DATA MINING AND OPTIMIZATION APPLIED TO RAMAN SPECTROSCOPY FOR ONCOLOGY APPLICATIONS

Recent advances in Raman spectroscopy have generated a surge of interest in biomedical applications particularly in the field of oncology. As cancer is predicted to become the number one cause of death by the end of the decade, Raman spectroscopy has the potential to significantly aid in the research, diagnosis and treatment of cancer. Biomedical applications of Raman spectroscopy currently under investigation range from the research laboratory bench-top to the clinical setting at the patients bedside.

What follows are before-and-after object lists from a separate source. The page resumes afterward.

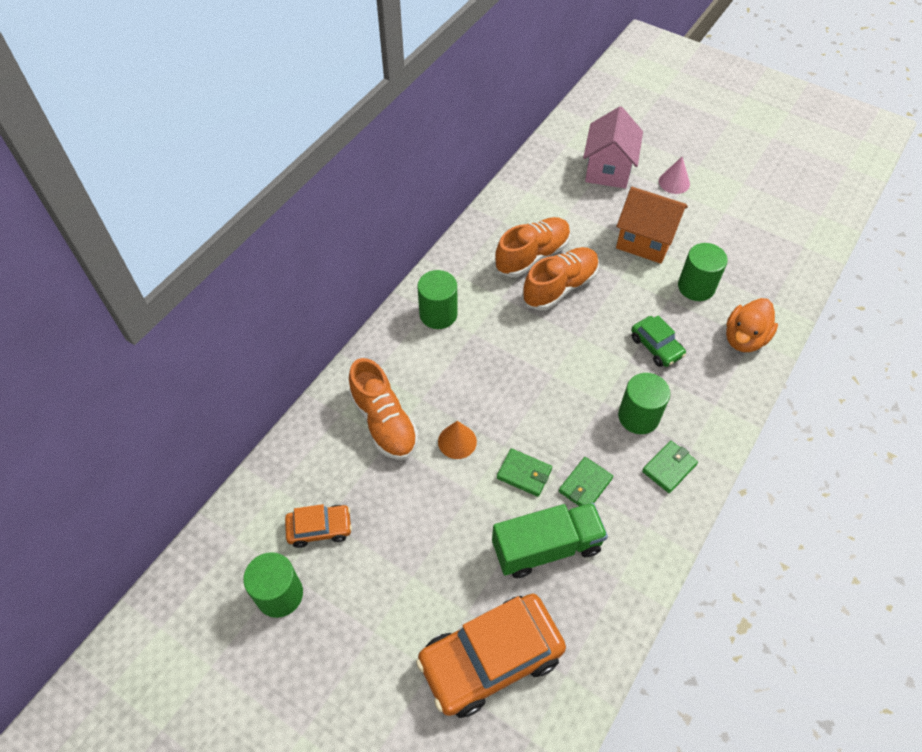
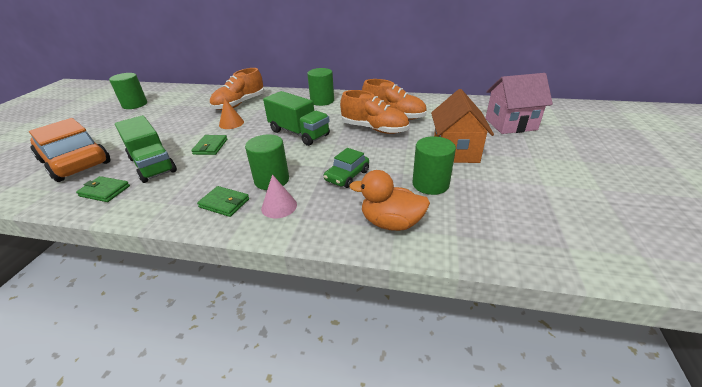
camera: 70 degrees right, 20 degrees down
orange car [285,504,352,548] -> none
green wallet [559,457,613,506] -> green wallet moved to [76,176,130,202]
pink cone [659,157,690,194] -> pink cone moved to [261,174,297,218]
none -> green truck [263,91,330,146]

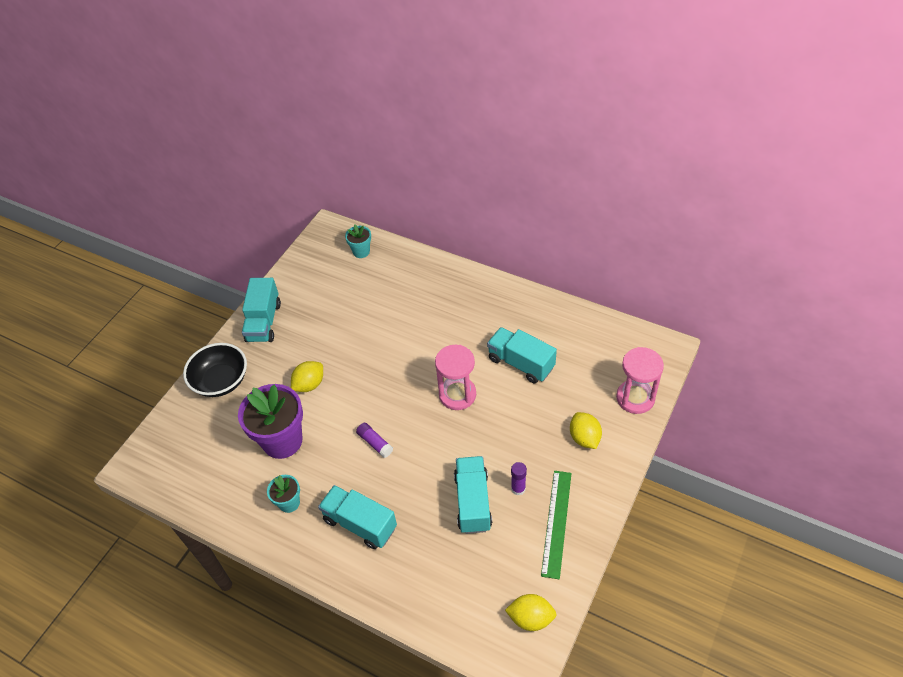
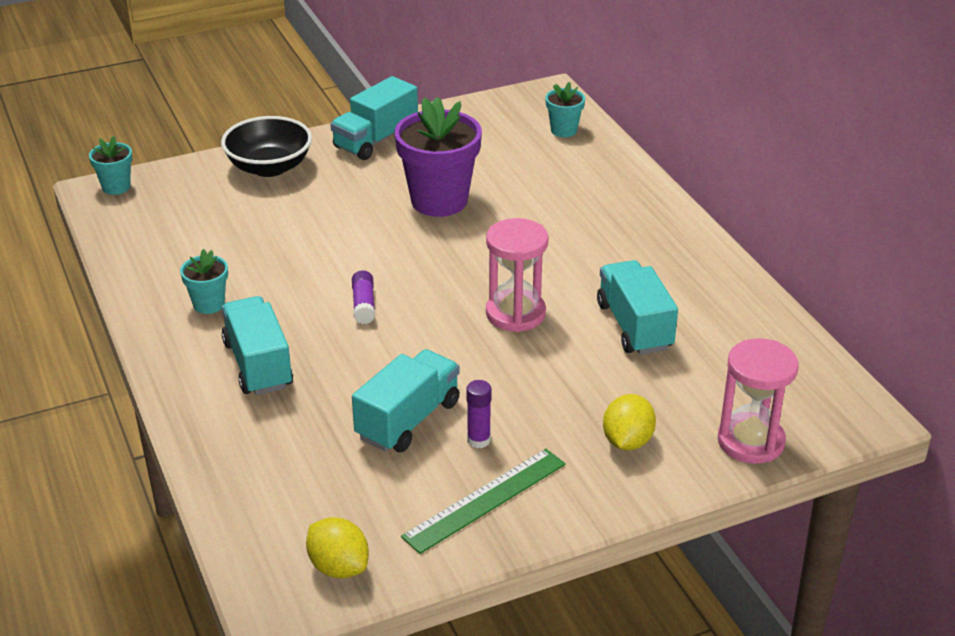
camera: 35 degrees right, 15 degrees down
purple flower pot [238,384,303,459] -> purple flower pot moved to [395,97,482,217]
yellow lemon [291,361,323,392] -> none
none -> turquoise flower pot [89,136,133,195]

Raman spectroscopic analysis of biological specimens is advantageous as it provides a spectral fingerprint, rich in molecular compositional information without disrupting the biological environment allowing in-situ biochemical observations to be made. The information dense spectra generate vast sets of complex data in which subtle variations may provide critical clues in data interpretation. Thus the investigation and implementation of advanced data mining and optimization techniques is imperative for complete, rapid and accurate data extraction. Clinical applications of Raman spectroscopy are on the horizon as optical technology progresses, but to fulfill this realization of a new class of biomedical instrumentation, the development of an optimized, fully integrated data processing methodology will be required. In this paper, we describe several methods for pre-processing raw Raman Spectra, followed by data mining techniques used for classifying spectra of cancerous cells based on cell type, environments and mechanisms of cell death.